U.S. District Judge Douglas Rayes ruled Monday that the Arizona law recognizing the “personhood” of a fetus from the moment of conception until birth was too vague and could potentially result in injury.

“A law is unconstitutionally vague if its application is so unclear that people of ordinary intelligence cannot figure out in advance how to comply with it,” Rayes wrote in his ruling, pointing out that identifying the unborn as a person may constitute abortion as a homicide. “The consequences of imprecision are potentially sweeping and severe.”

The Arizona statute was previously passed in April 2021, and required rights and laws be “interpreted and construed” to acknowledge “an unborn child at every stage of development.” The law also prohibited abortions based on the sex, race or genetic abnormalities a baby may have, according to Fox News.

The law has faced legal challenges prior to Rayes’s Monday ruling, Fox News reported, pointing out that a federal judge issued a partial preliminary injunction last year, putting a hold on the law’s provision prohibiting abortions on the basis of a child having a survivable genetic abnormality.

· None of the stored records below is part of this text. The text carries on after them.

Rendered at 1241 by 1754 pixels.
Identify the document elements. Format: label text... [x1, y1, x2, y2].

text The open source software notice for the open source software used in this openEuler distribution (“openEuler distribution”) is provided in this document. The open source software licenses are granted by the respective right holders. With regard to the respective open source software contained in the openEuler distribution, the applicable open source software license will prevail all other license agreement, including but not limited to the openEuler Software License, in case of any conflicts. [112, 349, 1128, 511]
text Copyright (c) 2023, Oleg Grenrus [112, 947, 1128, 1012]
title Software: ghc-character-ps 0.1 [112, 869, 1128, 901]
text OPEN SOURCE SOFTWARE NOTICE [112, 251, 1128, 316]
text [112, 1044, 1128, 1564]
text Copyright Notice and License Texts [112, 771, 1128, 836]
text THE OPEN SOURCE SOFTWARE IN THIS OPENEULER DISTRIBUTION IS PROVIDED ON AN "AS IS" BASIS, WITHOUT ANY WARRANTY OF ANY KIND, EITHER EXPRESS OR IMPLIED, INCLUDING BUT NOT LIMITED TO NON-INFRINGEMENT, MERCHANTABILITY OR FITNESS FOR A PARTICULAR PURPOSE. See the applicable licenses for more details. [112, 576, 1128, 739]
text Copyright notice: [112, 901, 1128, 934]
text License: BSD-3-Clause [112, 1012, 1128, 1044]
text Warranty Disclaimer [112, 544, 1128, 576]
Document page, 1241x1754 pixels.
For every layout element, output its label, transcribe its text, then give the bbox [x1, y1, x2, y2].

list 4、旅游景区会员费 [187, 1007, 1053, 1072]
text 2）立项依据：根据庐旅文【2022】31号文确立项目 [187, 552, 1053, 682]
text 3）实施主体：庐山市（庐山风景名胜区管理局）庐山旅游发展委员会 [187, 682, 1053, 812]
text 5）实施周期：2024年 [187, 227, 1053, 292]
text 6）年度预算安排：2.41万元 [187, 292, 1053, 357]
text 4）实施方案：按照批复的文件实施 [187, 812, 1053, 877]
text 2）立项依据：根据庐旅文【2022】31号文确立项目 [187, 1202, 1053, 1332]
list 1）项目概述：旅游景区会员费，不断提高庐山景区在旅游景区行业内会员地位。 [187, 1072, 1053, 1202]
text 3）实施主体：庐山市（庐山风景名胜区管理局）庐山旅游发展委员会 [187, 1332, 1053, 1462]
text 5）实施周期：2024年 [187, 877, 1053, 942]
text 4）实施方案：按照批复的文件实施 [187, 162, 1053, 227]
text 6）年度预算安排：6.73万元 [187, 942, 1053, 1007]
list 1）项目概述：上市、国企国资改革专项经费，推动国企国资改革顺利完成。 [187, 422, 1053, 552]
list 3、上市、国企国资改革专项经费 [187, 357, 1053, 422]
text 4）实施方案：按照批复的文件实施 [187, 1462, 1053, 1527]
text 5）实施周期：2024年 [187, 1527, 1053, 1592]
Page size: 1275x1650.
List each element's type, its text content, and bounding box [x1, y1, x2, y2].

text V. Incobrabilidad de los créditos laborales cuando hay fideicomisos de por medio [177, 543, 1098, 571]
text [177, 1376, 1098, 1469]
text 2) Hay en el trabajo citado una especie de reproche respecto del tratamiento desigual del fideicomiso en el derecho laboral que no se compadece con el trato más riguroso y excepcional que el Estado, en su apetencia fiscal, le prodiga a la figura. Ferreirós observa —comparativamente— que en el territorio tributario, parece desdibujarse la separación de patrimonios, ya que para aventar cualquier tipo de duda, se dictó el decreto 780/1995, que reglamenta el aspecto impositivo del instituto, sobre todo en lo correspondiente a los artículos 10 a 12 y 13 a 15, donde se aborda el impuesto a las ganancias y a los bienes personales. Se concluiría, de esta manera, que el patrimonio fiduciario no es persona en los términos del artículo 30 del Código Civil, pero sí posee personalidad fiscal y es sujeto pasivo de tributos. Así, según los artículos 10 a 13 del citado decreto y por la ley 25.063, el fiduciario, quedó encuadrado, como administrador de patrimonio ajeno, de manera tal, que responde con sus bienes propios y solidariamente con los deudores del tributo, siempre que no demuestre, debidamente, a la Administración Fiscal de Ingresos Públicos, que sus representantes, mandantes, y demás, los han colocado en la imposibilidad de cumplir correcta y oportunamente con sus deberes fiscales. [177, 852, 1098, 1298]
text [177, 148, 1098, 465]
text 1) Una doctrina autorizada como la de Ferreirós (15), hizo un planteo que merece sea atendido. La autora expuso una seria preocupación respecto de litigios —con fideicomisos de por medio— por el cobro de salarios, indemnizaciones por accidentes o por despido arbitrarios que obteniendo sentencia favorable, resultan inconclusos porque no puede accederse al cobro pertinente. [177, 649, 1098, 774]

At the time, the judge decided to leave the “personhood” provision alone, according to Fox News.

However, this time around, Rayes argued in his ruling that it was not clear the impact the “personhood” law would have on other state laws. 

In his ruling, Rayes also pointed to two existing abortion laws in Arizona – one from 1901 that restricts nearly all abortions and one signed earlier this year prohibiting abortions after 15 weeks – which both allow exceptions in a case where the mother’s life is at risk.

“Regardless of how this dust settles, even under the strictest of Arizona’s potential abortion regimes, some abortions would remain lawful,” Rayes wrote in his ruling. “And Arizona has an assortment of laws that recognize and regulate the provision of legal abortion.”

But abortion critics have argued that despite the reversal of Roe, incidents when the life of the mother is at risk do not qualify as an illegal abortion under the new interpretation of federal law.

READ MORE: “Supreme Court decision won't prohibit treatment of dying moms, doctors say”

Rayes's ruling also comes after Arizona Assistant Solicitor General Kate Sawyer reportedly told a judge last week that the “personhood” law cannot be used to bring criminal charges against abortion providers.